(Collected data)
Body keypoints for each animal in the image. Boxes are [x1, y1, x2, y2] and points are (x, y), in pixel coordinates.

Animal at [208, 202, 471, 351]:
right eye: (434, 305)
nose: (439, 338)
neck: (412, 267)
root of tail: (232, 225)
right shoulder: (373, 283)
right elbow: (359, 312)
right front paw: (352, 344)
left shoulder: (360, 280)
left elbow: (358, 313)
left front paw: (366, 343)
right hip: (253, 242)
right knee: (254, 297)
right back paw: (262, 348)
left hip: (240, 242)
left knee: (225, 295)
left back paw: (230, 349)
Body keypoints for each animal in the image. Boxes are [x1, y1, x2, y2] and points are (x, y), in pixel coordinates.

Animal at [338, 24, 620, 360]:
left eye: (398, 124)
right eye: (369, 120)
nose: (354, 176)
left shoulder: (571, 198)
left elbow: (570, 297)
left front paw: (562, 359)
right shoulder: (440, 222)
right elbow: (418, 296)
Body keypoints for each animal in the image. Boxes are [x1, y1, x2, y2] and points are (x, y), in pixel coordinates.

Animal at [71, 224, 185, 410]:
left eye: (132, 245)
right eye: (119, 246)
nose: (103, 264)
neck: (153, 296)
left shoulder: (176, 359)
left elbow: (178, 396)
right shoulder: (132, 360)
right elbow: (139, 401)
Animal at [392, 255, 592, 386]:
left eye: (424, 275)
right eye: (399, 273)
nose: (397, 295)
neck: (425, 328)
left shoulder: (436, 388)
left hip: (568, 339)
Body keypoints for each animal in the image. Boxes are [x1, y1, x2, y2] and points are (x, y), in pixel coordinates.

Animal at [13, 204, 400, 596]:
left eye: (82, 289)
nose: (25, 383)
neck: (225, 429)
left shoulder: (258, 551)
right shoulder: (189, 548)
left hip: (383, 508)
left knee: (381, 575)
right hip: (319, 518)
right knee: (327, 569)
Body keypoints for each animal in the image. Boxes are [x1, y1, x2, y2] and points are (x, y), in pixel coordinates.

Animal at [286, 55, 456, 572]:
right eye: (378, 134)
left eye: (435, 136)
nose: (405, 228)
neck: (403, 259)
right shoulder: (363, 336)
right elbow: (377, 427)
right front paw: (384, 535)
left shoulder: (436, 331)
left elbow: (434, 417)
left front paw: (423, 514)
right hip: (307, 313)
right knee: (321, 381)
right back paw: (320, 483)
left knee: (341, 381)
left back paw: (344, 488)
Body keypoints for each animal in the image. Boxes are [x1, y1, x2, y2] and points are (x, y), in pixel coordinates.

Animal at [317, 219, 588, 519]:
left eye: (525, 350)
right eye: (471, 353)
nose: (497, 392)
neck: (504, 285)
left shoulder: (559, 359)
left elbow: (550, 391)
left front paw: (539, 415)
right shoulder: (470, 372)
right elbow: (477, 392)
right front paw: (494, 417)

--

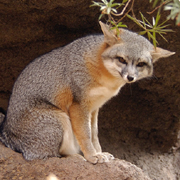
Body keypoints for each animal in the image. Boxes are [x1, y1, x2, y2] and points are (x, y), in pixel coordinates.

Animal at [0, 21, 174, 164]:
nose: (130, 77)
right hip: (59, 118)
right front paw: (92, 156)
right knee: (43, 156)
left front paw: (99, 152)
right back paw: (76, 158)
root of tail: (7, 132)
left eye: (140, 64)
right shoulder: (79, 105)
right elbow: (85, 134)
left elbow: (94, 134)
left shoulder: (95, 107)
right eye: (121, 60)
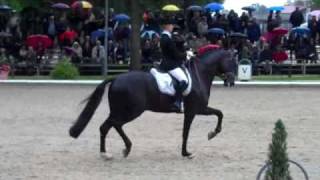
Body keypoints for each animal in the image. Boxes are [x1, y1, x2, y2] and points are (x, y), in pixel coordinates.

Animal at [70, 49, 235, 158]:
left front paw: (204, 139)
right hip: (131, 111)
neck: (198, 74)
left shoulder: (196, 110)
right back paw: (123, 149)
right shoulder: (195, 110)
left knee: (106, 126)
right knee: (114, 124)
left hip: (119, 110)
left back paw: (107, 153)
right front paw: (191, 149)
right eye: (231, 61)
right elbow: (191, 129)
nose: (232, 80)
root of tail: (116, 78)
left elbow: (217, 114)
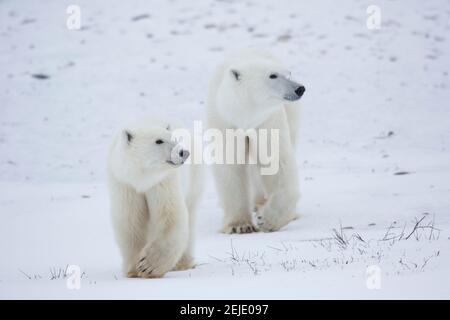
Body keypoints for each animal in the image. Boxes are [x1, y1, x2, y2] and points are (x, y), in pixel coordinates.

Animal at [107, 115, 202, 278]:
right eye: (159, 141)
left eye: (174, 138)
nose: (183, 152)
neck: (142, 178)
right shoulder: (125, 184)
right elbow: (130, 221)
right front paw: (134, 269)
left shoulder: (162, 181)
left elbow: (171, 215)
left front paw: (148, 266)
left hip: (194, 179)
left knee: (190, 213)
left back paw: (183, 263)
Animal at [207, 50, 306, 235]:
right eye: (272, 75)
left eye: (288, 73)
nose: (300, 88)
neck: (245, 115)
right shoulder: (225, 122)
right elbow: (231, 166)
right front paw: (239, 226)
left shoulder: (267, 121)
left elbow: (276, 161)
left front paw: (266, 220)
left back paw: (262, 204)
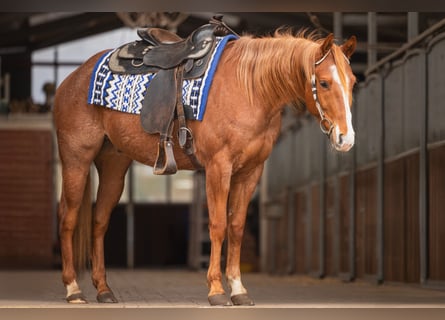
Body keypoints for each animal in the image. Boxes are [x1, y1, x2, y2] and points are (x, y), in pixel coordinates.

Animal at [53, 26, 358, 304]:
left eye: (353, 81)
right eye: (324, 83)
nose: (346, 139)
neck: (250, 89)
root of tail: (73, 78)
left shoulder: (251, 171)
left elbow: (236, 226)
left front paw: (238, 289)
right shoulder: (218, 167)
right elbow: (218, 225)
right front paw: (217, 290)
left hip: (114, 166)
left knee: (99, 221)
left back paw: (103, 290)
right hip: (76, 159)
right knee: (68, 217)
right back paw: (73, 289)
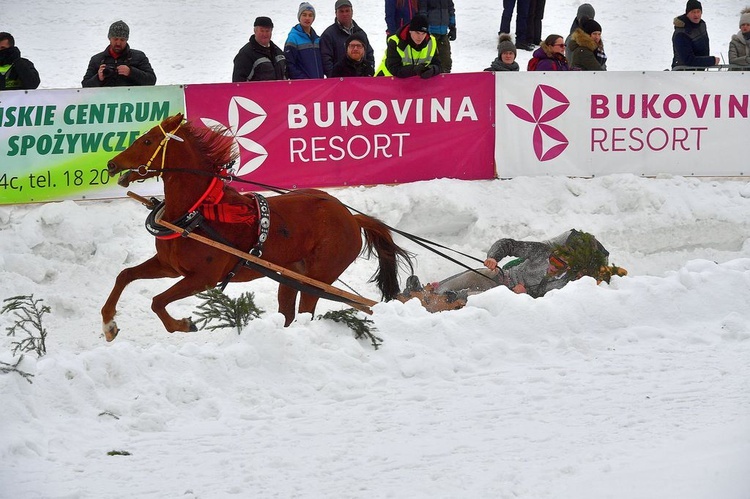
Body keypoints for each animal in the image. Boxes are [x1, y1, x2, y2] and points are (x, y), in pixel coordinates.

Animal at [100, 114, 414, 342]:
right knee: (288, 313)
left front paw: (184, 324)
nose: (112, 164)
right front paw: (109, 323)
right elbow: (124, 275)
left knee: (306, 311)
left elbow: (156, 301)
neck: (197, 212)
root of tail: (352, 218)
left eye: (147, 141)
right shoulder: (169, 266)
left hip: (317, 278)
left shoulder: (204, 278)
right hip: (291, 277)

---

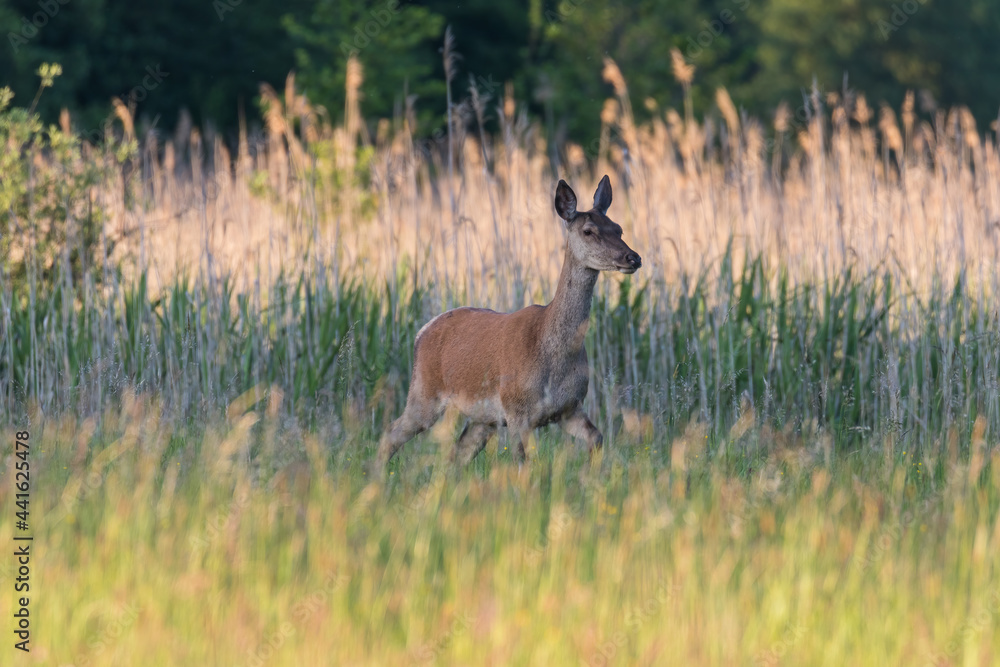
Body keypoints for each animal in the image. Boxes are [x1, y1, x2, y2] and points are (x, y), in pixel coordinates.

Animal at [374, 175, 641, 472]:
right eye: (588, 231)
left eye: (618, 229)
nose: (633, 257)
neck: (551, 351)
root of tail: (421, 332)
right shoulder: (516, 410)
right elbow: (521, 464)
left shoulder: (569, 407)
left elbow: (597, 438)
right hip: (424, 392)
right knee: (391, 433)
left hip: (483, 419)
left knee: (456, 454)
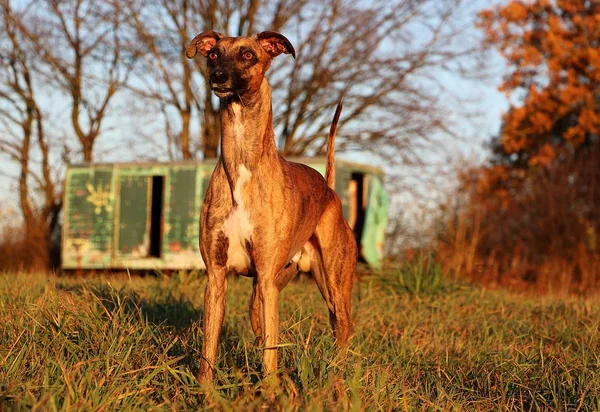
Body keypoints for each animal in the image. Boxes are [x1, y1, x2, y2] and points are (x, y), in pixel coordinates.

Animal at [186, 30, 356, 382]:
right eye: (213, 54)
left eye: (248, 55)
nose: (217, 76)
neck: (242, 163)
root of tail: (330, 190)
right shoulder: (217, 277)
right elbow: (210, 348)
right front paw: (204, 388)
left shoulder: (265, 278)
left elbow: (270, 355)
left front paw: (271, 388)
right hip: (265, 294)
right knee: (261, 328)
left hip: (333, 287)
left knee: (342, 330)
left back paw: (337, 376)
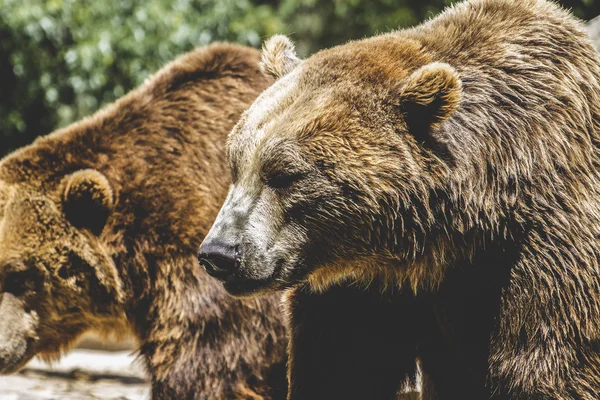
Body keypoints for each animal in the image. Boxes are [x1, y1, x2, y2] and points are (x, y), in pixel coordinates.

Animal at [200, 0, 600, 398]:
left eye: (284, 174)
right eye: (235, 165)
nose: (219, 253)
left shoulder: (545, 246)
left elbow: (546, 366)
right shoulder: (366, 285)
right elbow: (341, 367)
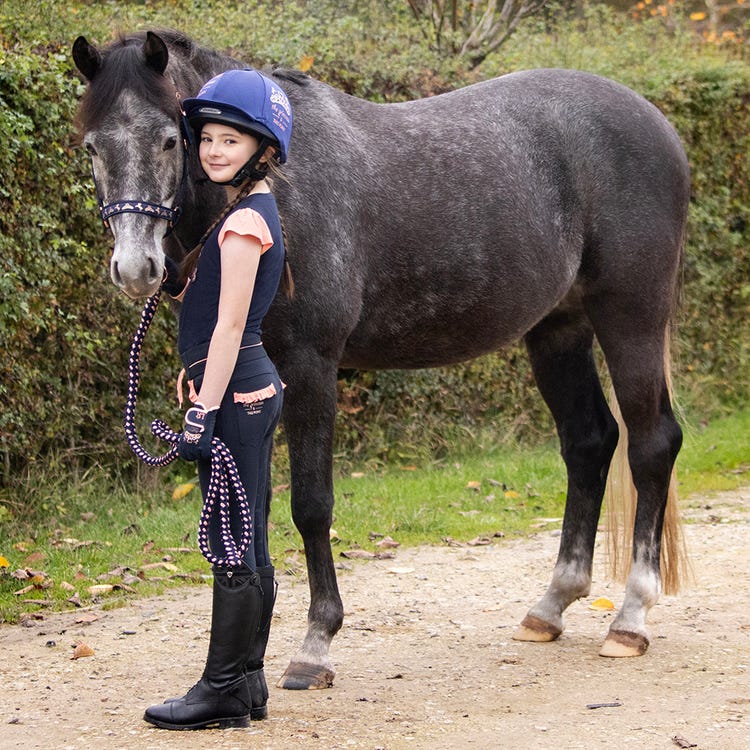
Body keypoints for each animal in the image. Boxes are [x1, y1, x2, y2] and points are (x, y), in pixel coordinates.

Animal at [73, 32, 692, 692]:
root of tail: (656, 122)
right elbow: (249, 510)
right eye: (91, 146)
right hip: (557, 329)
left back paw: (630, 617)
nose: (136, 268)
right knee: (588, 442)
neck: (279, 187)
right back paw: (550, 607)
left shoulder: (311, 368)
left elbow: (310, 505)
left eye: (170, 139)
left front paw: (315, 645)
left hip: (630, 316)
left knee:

» **TASK STATEMENT**
Return each line of the data above that includes the word "tail".

» **OUTPUT**
root of tail: (232, 225)
root of tail: (7, 132)
root of tail: (116, 78)
root of tail: (73, 78)
root of tail: (352, 218)
root of tail: (421, 332)
root of tail: (330, 190)
root of tail: (656, 122)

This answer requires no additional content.